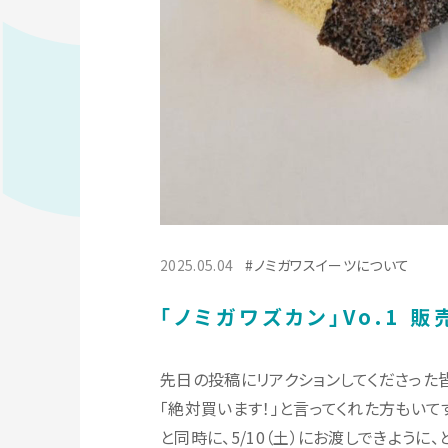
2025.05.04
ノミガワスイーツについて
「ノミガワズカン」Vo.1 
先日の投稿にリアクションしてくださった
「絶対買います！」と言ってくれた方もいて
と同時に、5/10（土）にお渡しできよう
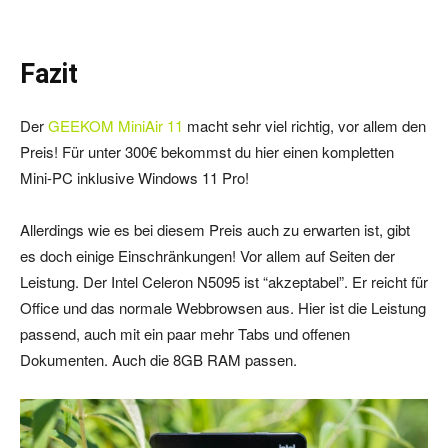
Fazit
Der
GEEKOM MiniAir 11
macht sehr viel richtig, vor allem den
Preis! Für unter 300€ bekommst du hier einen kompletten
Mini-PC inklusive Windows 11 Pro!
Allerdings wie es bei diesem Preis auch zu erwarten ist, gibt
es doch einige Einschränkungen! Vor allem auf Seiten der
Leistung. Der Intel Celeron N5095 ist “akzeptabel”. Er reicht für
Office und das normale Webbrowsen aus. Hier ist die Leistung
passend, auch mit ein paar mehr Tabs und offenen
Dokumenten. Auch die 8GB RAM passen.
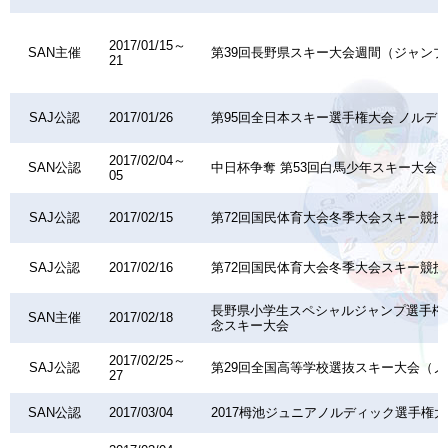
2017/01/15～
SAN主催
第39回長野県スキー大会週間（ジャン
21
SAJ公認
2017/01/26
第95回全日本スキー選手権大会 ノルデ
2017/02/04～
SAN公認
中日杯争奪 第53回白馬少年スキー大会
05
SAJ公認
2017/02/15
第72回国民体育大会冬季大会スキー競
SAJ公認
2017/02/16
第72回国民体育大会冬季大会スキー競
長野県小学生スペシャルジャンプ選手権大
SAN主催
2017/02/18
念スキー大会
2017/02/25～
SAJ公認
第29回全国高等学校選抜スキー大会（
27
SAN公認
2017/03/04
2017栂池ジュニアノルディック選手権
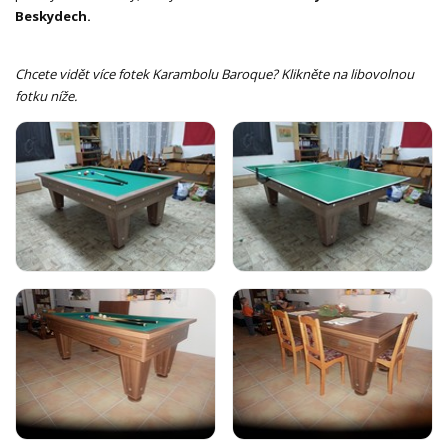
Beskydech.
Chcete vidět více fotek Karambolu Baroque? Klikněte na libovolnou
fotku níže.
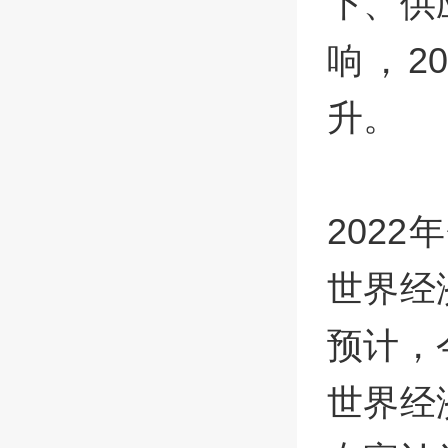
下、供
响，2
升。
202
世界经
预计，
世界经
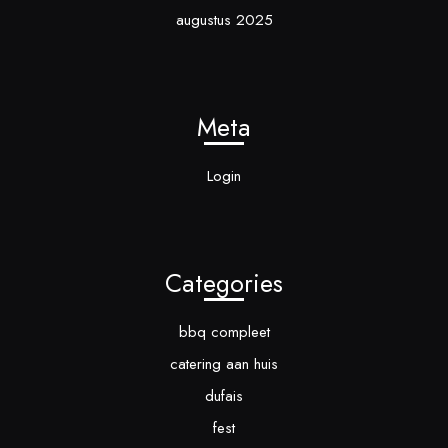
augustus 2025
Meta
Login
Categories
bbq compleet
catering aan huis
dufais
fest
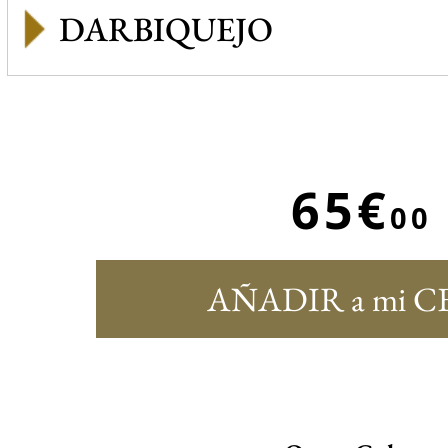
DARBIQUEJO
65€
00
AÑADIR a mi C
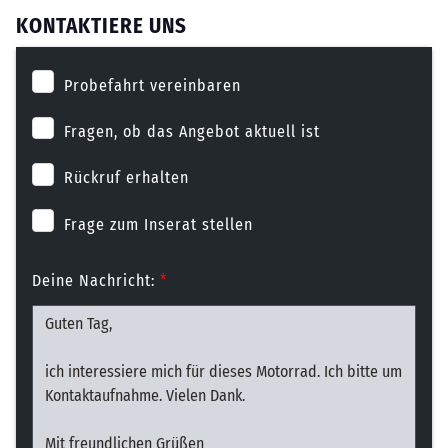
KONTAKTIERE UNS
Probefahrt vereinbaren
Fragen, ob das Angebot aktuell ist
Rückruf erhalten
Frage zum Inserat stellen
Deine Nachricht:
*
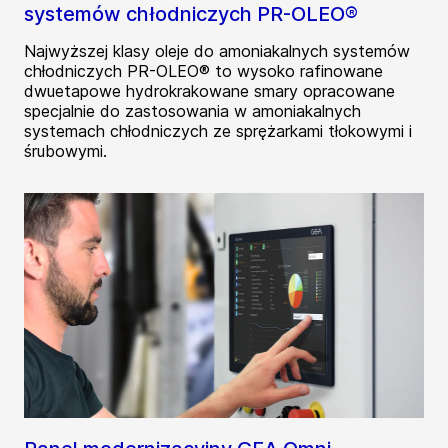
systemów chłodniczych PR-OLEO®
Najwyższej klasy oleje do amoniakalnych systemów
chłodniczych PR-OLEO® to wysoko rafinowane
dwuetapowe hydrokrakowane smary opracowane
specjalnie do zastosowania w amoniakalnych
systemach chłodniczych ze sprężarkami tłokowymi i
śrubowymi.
========
Leaving the pictures out, output the material exactly as it appears.

*Solution for this problem*:
2025.05.04
ノミガワスイーツについて
「ノミガワズカン」Vo.1 
先日の投稿にリアクションしてくださった
「絶対買います！」と言ってくれた方もいて
と同時に、5/10（土）にお渡しできよう
Fazit
Der
GEEKOM MiniAir 11
macht sehr viel richtig, vor allem den
Preis! Für unter 300€ bekommst du hier einen kompletten
Mini-PC inklusive Windows 11 Pro!
Allerdings wie es bei diesem Preis auch zu erwarten ist, gibt
es doch einige Einschränkungen! Vor allem auf Seiten der
Leistung. Der Intel Celeron N5095 ist “akzeptabel”. Er reicht für
Office und das normale Webbrowsen aus. Hier ist die Leistung
passend, auch mit ein paar mehr Tabs und offenen
Dokumenten. Auch die 8GB RAM passen.
2017/01/15～
SAN主催
第39回長野県スキー大会週間（ジャン
21
SAJ公認
2017/01/26
第95回全日本スキー選手権大会 ノルデ
2017/02/04～
SAN公認
中日杯争奪 第53回白馬少年スキー大会
05
SAJ公認
2017/02/15
第72回国民体育大会冬季大会スキー競
SAJ公認
2017/02/16
第72回国民体育大会冬季大会スキー競
長野県小学生スペシャルジャンプ選手権大
SAN主催
2017/02/18
念スキー大会
2017/02/25～
SAJ公認
第29回全国高等学校選抜スキー大会（
27
SAN公認
2017/03/04
2017栂池ジュニアノルディック選手権
Beskydech.
Chcete vidět více fotek Karambolu Baroque? Klikněte na libovolnou
fotku níže.
下、供
响，2
升。
202
世界经
预计，
世界经
augustus 2025
Meta
Login
Categories
bbq compleet
catering aan huis
dufais
fest
DARBIQUEJO
65€
00
AÑADIR a mi C
KONTAKTIERE UNS
Probefahrt vereinbaren
Fragen, ob das Angebot aktuell ist
Rückruf erhalten
Frage zum Inserat stellen
Deine Nachricht:
*
systemów chłodniczych PR-OLEO®
Najwyższej klasy oleje do amoniakalnych systemów
chłodniczych PR-OLEO® to wysoko rafinowane
dwuetapowe hydrokrakowane smary opracowane
specjalnie do zastosowania w amoniakalnych
systemach chłodniczych ze sprężarkami tłokowymi i
śrubowymi.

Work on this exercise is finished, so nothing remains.